No need to tell Wittemberger twice. He scampered off and down the hill to his car much faster than I’d ever given a fat balding corporate credit for. Apparently his need for survival outweighed his greed just for once – though I wouldn’t bet on the effect to last very long. The sound of a car door banging shut and the engine of his Mercedes S class revving in a very un-Mercedes-like way and gone he was.
Which still left me alone smack in the middle of a Westend graveyard with a zombie.
“So,” the zombie said pleasantly. “Now that the distractions are taken care of, I think it’s time for a proper introduction.” He held out his hand. I tried hard not to look at it like I expected half of it to fall away the next second. Then again there probably was no point in trying to pretend that I wasn’t about ready to run like hell, or take my chances with that toothpick of a knife I still had strapped to my wrist.

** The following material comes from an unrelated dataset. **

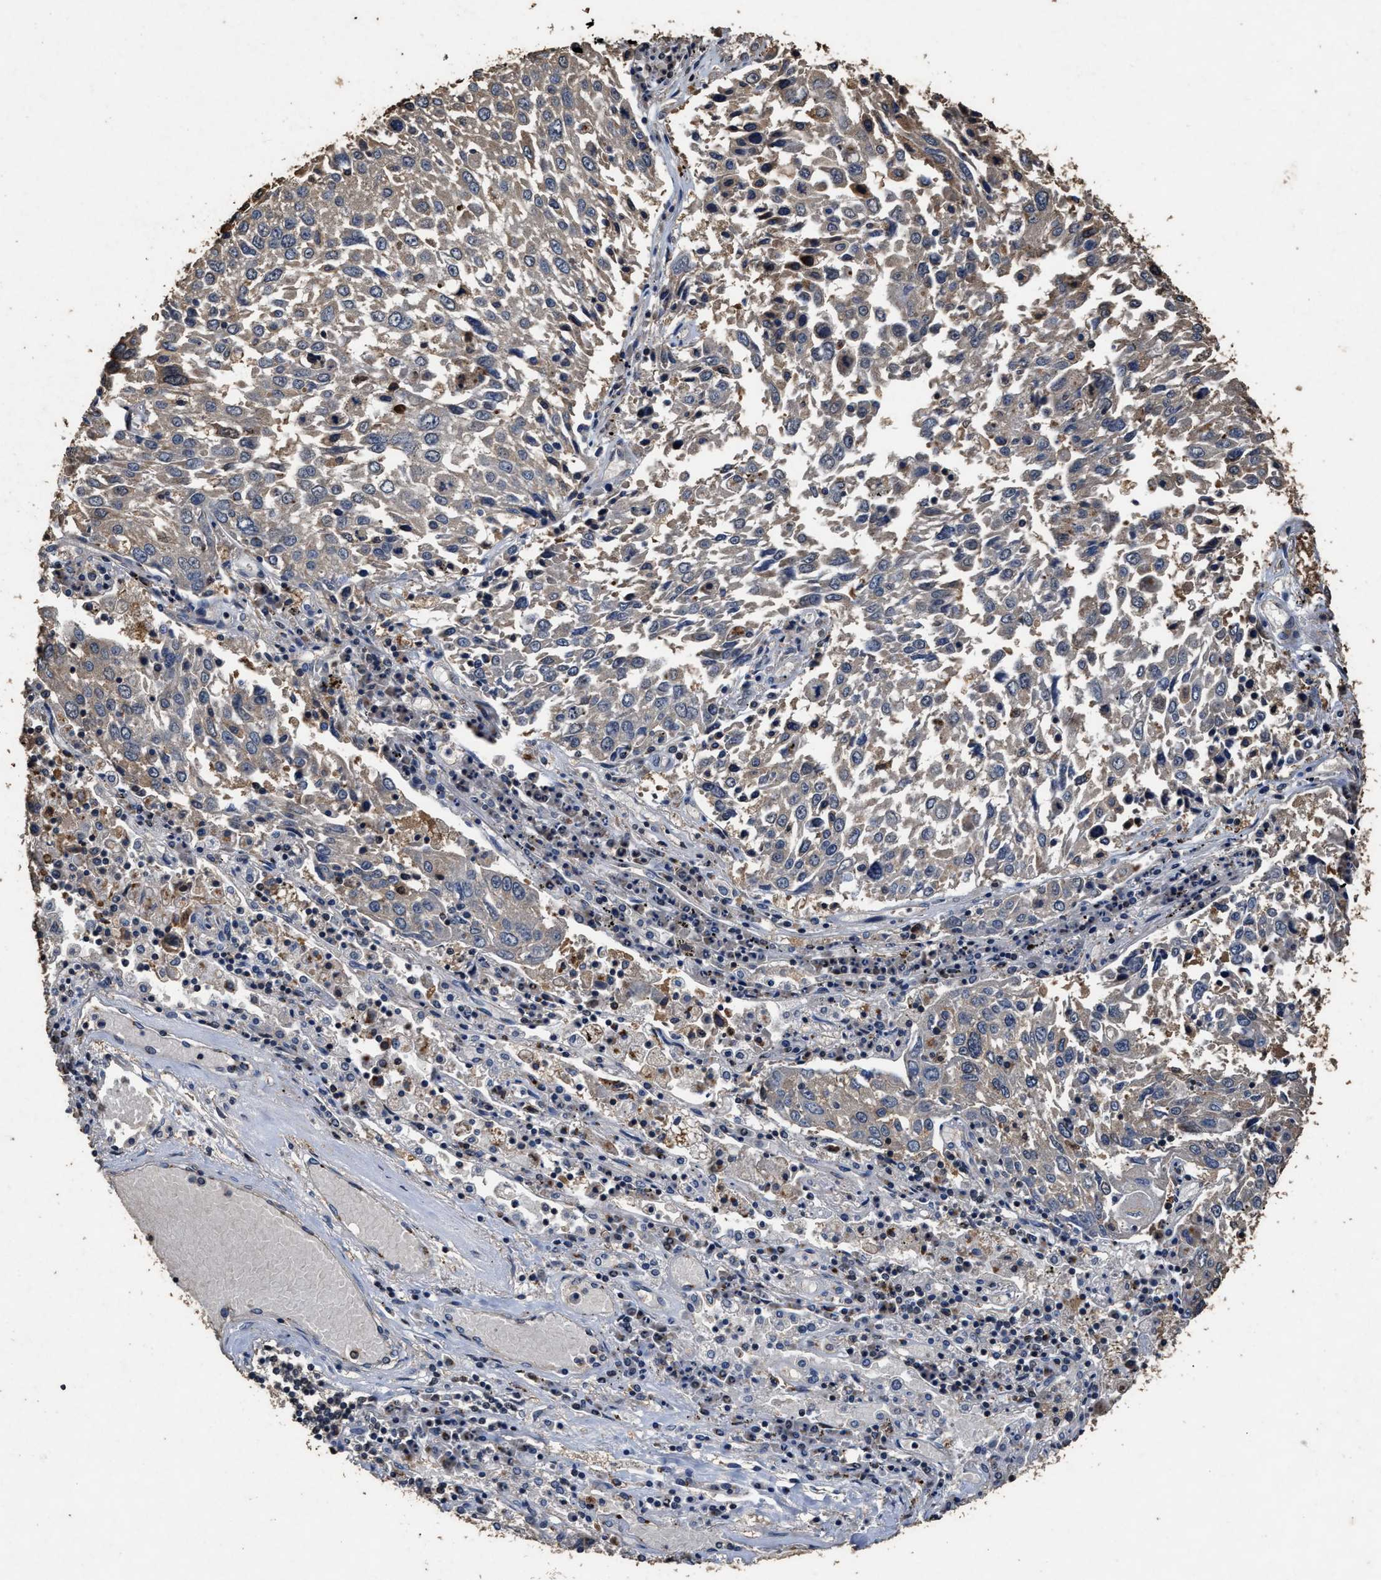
{"staining": {"intensity": "negative", "quantity": "none", "location": "none"}, "tissue": "lung cancer", "cell_type": "Tumor cells", "image_type": "cancer", "snomed": [{"axis": "morphology", "description": "Squamous cell carcinoma, NOS"}, {"axis": "topography", "description": "Lung"}], "caption": "Immunohistochemistry (IHC) micrograph of neoplastic tissue: human lung squamous cell carcinoma stained with DAB (3,3'-diaminobenzidine) exhibits no significant protein expression in tumor cells.", "gene": "TPST2", "patient": {"sex": "male", "age": 65}}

Apparently the zombie was as unimpressed by my obvious panicking as he was by my wannabe magic, because he carried on seamlessly. “My name is Siegfried Nibell,” the zombie said and actually took my hand to shake it. His skin was cold, fresh-out-of-the-grave-cold, but at least it wasn’t falling off in chunks. Yet. “But then again you already know that, don’t you, Miss Ashley Marian Rivers?”
I blinked. “How do you— Call me Ash,” I grated out, somehow saving myself from choking on my own tongue. “Go ahead and kill me, if you want, but don’t call me Ashley ever again. It’s way too Gone with the Wind.”
That one got me a brilliant smile. “Oh I have no intentions of killing you,” the zombie said in that weird cut-glass accent of his. “At least not before you tell me why you dragged me back here. People usually do this kind of magic without ulterior motives. And how do they say, they better be good. If you get my meaning.”
I laughed. It was a dry, humorless sound and did a pretty poor job covering up my panic. Time to get creative. Time to get real bloody creative. And fast.